It’s been a while since I last posted anything here… and a lot has happened, a lot has changed.
I ran into Smash one last time, at the same bar where we first met. She’d told me before that she hadn’t been feeling well, needed some time to rest up and get better, so it was a big downer to see her not only out and having a great time, but doing so with the guy she’d met the same night we did. It would have hurt a lot less if she’d just told me directly, “I don’t think I want to continue with you.” I know that’s not always an easy thing to do, but it felt cheap and dishonest to tell me she was really sick instead, as an “easy out.”
Hands had a baby, and apart from the hour or so conversation we had the first time we met, and a few text messages afterward, she’s not been in touch. Her last word to me was that she wouldn’t be available anymore.
Soup was a brief encounter at the same little pub that used to be my neighborhood hangout, and she came on to me strong. Both she and a few of her friends invited me to their “intentional community” living space for a weekly dinner they host, and as I was leaving Soup was stepping out for a smoke… she asked if she could kiss me goodnight, which turned into a several-minute makeout session on the sidewalk. Then she never returned my calls, her friends didn’t answer my messages, I never got any details about the dinner invitation, and the next time I saw Soup at the bar she pretended I didn’t exist.
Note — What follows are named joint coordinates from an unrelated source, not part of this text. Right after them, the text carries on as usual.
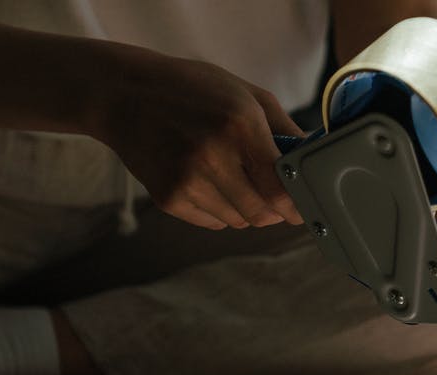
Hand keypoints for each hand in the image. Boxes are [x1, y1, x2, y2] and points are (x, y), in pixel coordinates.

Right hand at [95, 48, 303, 229]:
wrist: (123, 94)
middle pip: (262, 213)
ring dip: (247, 210)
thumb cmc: (192, 89)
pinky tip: (209, 183)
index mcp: (239, 125)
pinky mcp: (168, 197)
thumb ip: (285, 128)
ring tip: (236, 181)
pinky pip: (212, 223)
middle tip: (275, 199)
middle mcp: (213, 156)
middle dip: (275, 211)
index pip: (280, 187)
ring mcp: (187, 180)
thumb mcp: (245, 93)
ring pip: (239, 221)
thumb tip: (313, 158)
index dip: (297, 204)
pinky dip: (220, 211)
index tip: (303, 207)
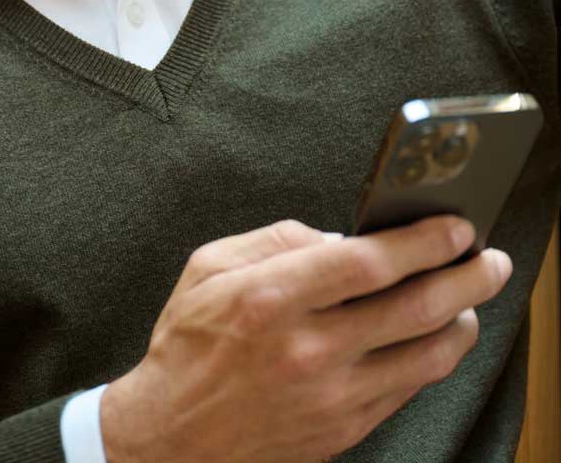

Then a funny thing happened when I attempted to make it to the Folsom Street Fair this year in San Francisco. “Attempted,” because through circumstances beyond my control, I arrived several hours later than I’d planned, just as everything was closing down. Hadn’t even eaten that day, and it was already nearly 7pm! So I stopped by the Center for Sex and Culture to see what might be going on, and found that I had barely missed a group of authors reading their own work… so I sat around and chatted a bit with the few folks there — got to see some old friends and make a few new ones. The funny thing is, I thought the day had been a total flop; I missed out on all the cool stuff, and ended up with a little conversation as a crummy consolation prize. One of the new friends I made was headed the same way as me on mass transit, so we walked back to the subway together and took the same train partway (I had to transfer to get back home.)
Then the next day, I got an invitation from this new friend — we’ll call her MFP — to her birthday party a couple days later. I’m not one to easily turn down an invitation to watch a burlesque show and sing karaoke with a bunch of queermos, so I went, had a great time, and found myself making eyes at MFP while she performed her last karaoke track of the night — “Queer” by Garbage. She was eying me back just as much, and towards the end of the song, during an instrumental break, she came over and made out with me.
There’s this joke I’ve heard a few times, something along the lines of “Q: What does a lesbian bring on a second date? A: A moving truck.” Well, it wasn’t quite that quick, and we both recognized that NRE was in play and we shouldn’t rush together even if we felt like everything was perfect… but we were both already looking for housing, and we did both have limited resources on our own… and as we got to know each other a bit better, we found that we could stand to live with each other and finally after lots of hard work from us both, lots of uncertainty and last-minute gambles, we landed a 2-bedroom apartment in an amazing neighborhood for a great price! We’re slowly getting settled in our new place, and we’ll be having a housewarming party at the end of the week.
I’m still trying to find folks to be fuckbuddies, but it’s not going so great. MFP and I have a fair amount of overlap in our sexual interests and preferences, but we have just as much that doesn’t mesh, and although I’ve been grateful and delighted to have so many wonderful sexytimes with her… I still have other aspects of my sexual needs left unfulfilled . When my options seem to be limited to “hang out at a bar, spend money on booze, hope there’s a chance of meeting a girl” and “hang out on OkCupid and write messages to women who almost never write back” I’m not terribly surprised that I’m not getting any better results. I did have one chick write to me on OkC, said she’d love to hook up while she was in town for a week. We exchanged phone numbers, sent a few text messages back and forth, picked a day to meet… and then she cancelled late the day before, and rescheduled tentatively for sometime a few days later — which she also backed out of last minute, just before leaving town. Says she might be around again in a few months, or if I’m ever a few states away where she lives, to look her up. Why do I still expect people to have the fucking decency to be able to schedule an date and time to meet, and to follow through with that? It seems to be a forgotten relic of ancient times, or something. A mythical lore known only to a few bizarre freaks like me.